Your objective: Count the lines in the records below that contain the word "common" and give only that number.

>> START

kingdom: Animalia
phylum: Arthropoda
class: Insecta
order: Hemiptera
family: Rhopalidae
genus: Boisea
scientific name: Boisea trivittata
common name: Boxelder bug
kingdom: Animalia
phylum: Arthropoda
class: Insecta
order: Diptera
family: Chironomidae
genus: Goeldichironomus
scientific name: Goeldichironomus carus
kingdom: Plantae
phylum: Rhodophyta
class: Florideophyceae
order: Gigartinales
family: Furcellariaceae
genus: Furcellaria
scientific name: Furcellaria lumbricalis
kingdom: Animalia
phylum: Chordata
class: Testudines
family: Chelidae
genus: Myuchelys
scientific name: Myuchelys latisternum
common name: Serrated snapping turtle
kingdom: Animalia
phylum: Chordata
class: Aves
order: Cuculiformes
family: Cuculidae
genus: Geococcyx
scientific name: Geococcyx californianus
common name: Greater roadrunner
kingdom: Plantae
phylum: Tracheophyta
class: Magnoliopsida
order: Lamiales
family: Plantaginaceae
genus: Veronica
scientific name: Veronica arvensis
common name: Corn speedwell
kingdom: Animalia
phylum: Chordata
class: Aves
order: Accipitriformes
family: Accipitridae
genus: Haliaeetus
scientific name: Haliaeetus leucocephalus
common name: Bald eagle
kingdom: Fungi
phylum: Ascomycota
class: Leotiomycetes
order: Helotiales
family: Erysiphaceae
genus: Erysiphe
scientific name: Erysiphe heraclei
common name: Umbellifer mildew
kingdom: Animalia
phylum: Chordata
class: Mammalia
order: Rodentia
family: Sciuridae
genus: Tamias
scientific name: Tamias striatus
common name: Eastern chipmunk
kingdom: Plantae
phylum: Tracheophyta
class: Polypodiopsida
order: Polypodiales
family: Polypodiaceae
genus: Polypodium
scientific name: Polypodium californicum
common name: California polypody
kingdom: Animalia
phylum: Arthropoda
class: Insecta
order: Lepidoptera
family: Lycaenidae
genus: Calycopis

>> END

Result for this task: 8